Carrie Diaz Eaton
Carrie Diaz Eaton obtained her BA in Mathematics with a Minor in Zoology and a MA in Interdisciplinary
Mathematics with a concentration in Biology from the University of Maine. She then obtained her PhD in
Mathematics from the University of Tennessee with a concentration in Mathematical Ecology and Evolutionary
Theory. While at the University of Tennessee, she was awarded both the departmental and university-wide
teaching awards for graduate teaching assistants. Carrie is both an Mark A. Musik SREB Fellow and a Project NExT
Fellow. She currently serves as Education co-chair for the Society of Mathematical Biology and the Electronic
Communications chair of the Biology Special Interest group of the Mathematical Association of America. Diaz
Eaton also serves as an Advisory Board Member for BioMAAP, as a Steering Committee member of the
Mathematical Modeling Hub, and as an editorial board member for Letters in Biomathematics and PRIMUS. She is
a wife and mother of two, Gabriel (10) and Yudani (7).
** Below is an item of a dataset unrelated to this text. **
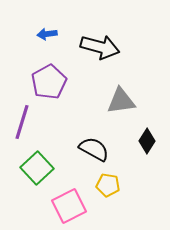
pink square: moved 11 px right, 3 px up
Carrie Diaz Eaton is an Associate Professor of Mathematics at Unity College in the School for Environmental CItizenship. Her research interests are at the interface of mathematics and biology, including computational neurobiology (neural networks), ecological evolution (community co-evolution), and research with undergraduates in modeling disease ecology. She teaches a variety of foundational mathematics courses for life and environmental science students. This work has informed a vibrant research program using multi-disciplinary collaboration to improve quantitative biology education. In 2012, she co-founded the network QUBES (Quantitative Undergraduate Biology and Synthesis). In 2014 QUBES initiated an NSF IUSE Ideas Lab collaboration to holistically address support for teaching improvement, launching a website (qubeshub.org) and faculty mentoring networks. The QUBES Consortium she now manages includes over 70 partners who work together to support faculty teaching at the interface of mathematics and biology. Carrie also co-founded a GTA professional development and mentoring program during her time in the Department of Mathematics at the University of Tennessee and currently co-leads project called “Math Mamas,” a collaboration with AWM, AMS, and the Journal of Humanistic Mathematics to bring diverse storylines of mothers in mathematics to a wider community. She is also a co-editor on two special issues for PRIMUS on Interdisciplinary Conversations and in Mathematical Biology Education.